Disease response will be assessed per the 2008 International Workshop on Chronic Lymphocytic Leukemia guidelines [17], with modification for treatment-related lymphocytosis [18] for patients with CLL and per Lugano classification for non-Hodgkin lymphoma [19] for patients with SLL. Rates of PR-L or better will be assessed as a secondary efficacy end point; treatment with BTK inhibitors may lead to lymphocytosis due to redistribution of leukemia cells from the lymphoid compartment to blood, which is not a sign of treatment failure or disease progression and has no bearing on treatment outcome [20].

Assessments of safety will include AEs, serious adverse events, clinical laboratory tests, physical examinations, electrocardiograms and vital signs. AEs will be graded for severity per the current version (4.03) of the National Cancer Institute Common Terminology Criteria for Adverse Events. Hematologic adverse events will be graded according to the grading scale for hematologic toxicity in CLL [17]. An independent data monitoring committee will periodically monitor safety data and perform the interim efficacy analysis.

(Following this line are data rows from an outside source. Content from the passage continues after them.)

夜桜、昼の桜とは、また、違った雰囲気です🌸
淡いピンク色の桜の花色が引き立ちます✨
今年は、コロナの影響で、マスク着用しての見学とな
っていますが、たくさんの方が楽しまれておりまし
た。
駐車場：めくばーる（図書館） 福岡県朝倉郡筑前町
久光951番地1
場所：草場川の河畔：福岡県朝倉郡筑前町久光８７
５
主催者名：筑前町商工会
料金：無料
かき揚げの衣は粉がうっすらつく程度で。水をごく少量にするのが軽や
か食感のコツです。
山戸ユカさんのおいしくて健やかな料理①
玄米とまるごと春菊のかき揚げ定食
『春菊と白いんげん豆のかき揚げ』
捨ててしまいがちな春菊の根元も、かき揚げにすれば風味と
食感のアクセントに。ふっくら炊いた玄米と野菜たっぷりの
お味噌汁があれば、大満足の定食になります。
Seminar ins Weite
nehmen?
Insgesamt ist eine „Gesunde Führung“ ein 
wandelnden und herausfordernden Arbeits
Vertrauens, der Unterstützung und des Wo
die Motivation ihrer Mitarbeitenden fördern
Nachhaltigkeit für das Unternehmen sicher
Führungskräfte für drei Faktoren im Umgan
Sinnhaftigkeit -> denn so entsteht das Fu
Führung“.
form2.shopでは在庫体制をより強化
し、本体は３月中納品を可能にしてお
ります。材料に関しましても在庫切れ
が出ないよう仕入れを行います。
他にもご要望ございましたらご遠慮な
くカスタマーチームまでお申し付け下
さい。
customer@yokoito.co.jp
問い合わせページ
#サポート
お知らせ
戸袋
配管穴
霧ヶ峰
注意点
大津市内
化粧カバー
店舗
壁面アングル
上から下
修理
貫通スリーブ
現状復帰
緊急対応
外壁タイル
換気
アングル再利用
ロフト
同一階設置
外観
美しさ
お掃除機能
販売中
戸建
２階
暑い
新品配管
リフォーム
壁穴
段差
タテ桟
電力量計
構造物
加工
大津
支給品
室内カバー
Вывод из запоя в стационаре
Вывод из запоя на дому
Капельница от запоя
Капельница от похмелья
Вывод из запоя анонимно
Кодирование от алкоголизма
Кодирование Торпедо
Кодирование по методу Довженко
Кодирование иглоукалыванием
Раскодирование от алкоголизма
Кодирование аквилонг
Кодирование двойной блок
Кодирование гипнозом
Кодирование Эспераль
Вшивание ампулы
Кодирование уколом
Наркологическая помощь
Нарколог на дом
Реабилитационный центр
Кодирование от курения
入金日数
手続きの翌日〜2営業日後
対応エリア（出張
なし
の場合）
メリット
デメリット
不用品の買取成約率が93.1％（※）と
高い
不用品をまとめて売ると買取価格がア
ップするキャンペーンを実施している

Patient-reported outcomes assessed on the study include the European quality of life 5-D, 5-level health questionnaire (EQ-5D-5L) and the European Organisation for Research and Treatment of Cancer quality of life cancer core questionnaire (EORTC QLQ-C30). In select countries, there will be an optional device-based evaluation of quality of life and activity.

Planned study period

Treatment with zanubrutinib and ibrutinib will be open label. The first patient was dosed on 1 November 2018. Based on enrollment prediction, the study duration is estimated to be 51 months.

Statistics

Analysis sets

The primary analysis set for all efficacy analyses is the Intent-to-Treat Analysis Set (all randomized patients). Noninferiority (NI) testing of ORR will also be performed using the Per-Protocol Analysis Set, which will include patients who receive any dose of study drug and do not have any major protocol deviations. The Safety Analysis Set will include all patients who receive any dose of study drug. The PK Analysis Set will include all zanubrutinib-treated patients who have at least one post-dose drug concentration.

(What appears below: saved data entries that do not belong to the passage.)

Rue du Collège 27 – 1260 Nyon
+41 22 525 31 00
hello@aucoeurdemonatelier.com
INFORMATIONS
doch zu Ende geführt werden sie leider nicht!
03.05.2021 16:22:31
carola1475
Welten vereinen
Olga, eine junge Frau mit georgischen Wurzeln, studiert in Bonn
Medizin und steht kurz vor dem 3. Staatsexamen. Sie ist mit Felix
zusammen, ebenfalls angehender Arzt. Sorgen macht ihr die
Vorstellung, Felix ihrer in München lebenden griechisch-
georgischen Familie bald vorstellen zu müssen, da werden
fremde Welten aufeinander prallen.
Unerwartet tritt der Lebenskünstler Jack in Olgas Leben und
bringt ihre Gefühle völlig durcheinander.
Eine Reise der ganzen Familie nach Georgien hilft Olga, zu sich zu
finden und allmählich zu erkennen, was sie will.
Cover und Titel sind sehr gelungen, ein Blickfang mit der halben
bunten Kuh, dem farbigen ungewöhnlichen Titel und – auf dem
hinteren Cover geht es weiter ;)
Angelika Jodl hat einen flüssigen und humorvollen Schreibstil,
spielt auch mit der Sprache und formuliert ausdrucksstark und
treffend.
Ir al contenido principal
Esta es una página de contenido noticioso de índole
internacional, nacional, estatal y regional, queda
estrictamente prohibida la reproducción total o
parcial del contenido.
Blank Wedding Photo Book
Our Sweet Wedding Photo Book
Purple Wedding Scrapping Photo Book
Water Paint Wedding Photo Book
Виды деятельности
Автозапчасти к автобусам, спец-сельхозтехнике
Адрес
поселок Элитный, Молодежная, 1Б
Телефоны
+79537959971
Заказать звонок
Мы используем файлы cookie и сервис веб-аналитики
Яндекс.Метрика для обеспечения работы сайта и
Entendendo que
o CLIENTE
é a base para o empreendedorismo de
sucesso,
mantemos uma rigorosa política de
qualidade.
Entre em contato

Planned sample size & methods of analysis

Approximately 600 patients will be enrolled and randomized in a 1:1 ratio to receive either zanubrutinib or ibrutinib. The primary efficacy analysis of ORR (PR or better, defined as CR/CRi + PR + nodular PR) by investigator review will be tested first for NI of zanubrutinib to ibrutinib. Superiority will be subsequently tested if NI is demonstrated.

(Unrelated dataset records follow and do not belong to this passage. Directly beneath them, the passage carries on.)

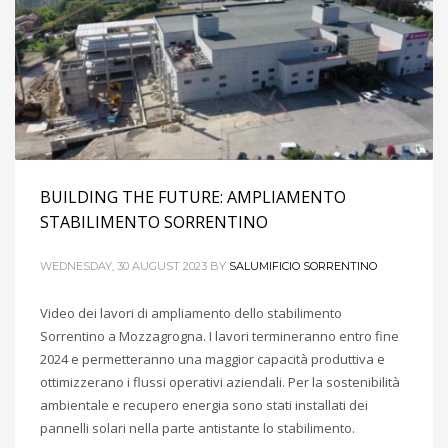
BUILDING THE FUTURE: AMPLIAMENTO
STABILIMENTO SORRENTINO
WEDNESDAY, 30 AUGUST 2023
BY
SALUMIFICIO SORRENTINO
Video dei lavori di ampliamento dello stabilimento
Sorrentino a Mozzagrogna. I lavori termineranno entro fine
2024 e permetteranno una maggior capacità produttiva e
ottimizzerano i flussi operativi aziendali. Per la sostenibilità
ambientale e recupero energia sono stati installati dei
pannelli solari nella parte antistante lo stabilimento.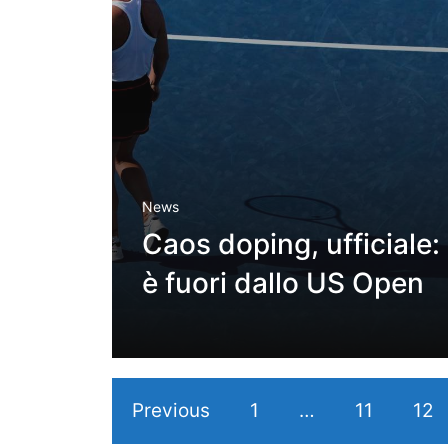
News
Caos doping, ufficiale:
è fuori dallo US Open
Previous
1
…
11
12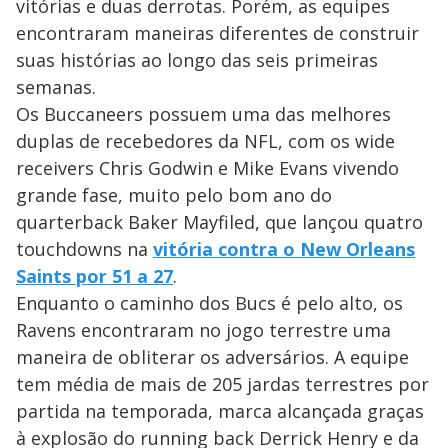
vitórias e duas derrotas. Porém, as equipes
encontraram maneiras diferentes de construir
suas histórias ao longo das seis primeiras
semanas.
Os Buccaneers possuem uma das melhores
duplas de recebedores da NFL, com os wide
receivers Chris Godwin e Mike Evans vivendo
grande fase, muito pelo bom ano do
quarterback Baker Mayfiled, que lançou quatro
touchdowns na
vitória contra o New Orleans
Saints por 51 a 27
.
Enquanto o caminho dos Bucs é pelo alto, os
Ravens encontraram no jogo terrestre uma
maneira de obliterar os adversários. A equipe
tem média de mais de 205 jardas terrestres por
partida na temporada, marca alcançada graças
à explosão do running back Derrick Henry e da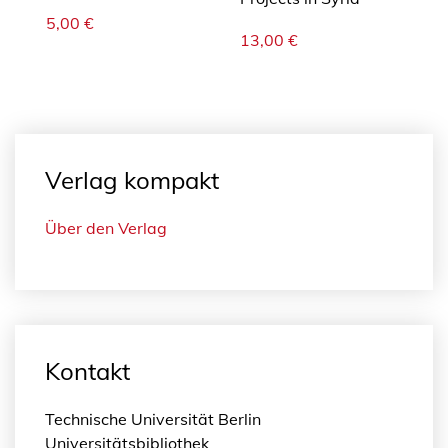
5,00
€
13,00
€
Verlag kompakt
Über den Verlag
Kontakt
Technische Universität Berlin
Universitätsbibliothek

There will be one interim analysis approximately 12 months after 69% of patients have been randomized. The final analysis will occur approximately 12 months after 600 patients have been randomized, which is expected to occur 3 years after the first patient has been randomized. A Cochran–Mantel–Haenszel test for the response ratio, adjusted for the four randomization stratification factors, will be performed to test the hypothesis. Cochran–Mantel–Haenszel response ratio with its 95% Wald CI will be estimated as magnitude of treatment effect. The Clopper–Pearson 95% CIs will be calculated for ORR for each treatment group.

PFS by investigator review will be also tested for NI using stratified log-rank test if the primary objective is met and the hazard ratio will be also estimated using stratified Cox regression. Distribution of PFS, OS, and DoR will be estimated by Kaplan–Meier method for each arm. Cox regression will be used to estimate the hazard ratios (HRs) for OS by INV.

Conclusion

Targeting the BTK signaling pathway has proven to be highly efficacious for patients with CLL/SLL. Ibrutinib, the first-in-class BTK inhibitor, is a highly effective agent. However, ibrutinib is associated with AEs, including atrial fibrillation, diarrhea, arthralgias [15], many of which are thought to be the result of off-target kinase inhibitions [13]. Zanubrutinib, a next-generation BTK inhibitor, aims to improve upon both the safety and efficacy of ibrutinib. Selected for its high specificity for BTK, favorable pharmacology and PK, zanubrutinib has the potential to further improve outcomes in patients with CLL/SLL. This head-to-head Phase III trial is designed to compare the safety and efficacy of zanubrutinib with ibrutinib in patients with CLL/SLL.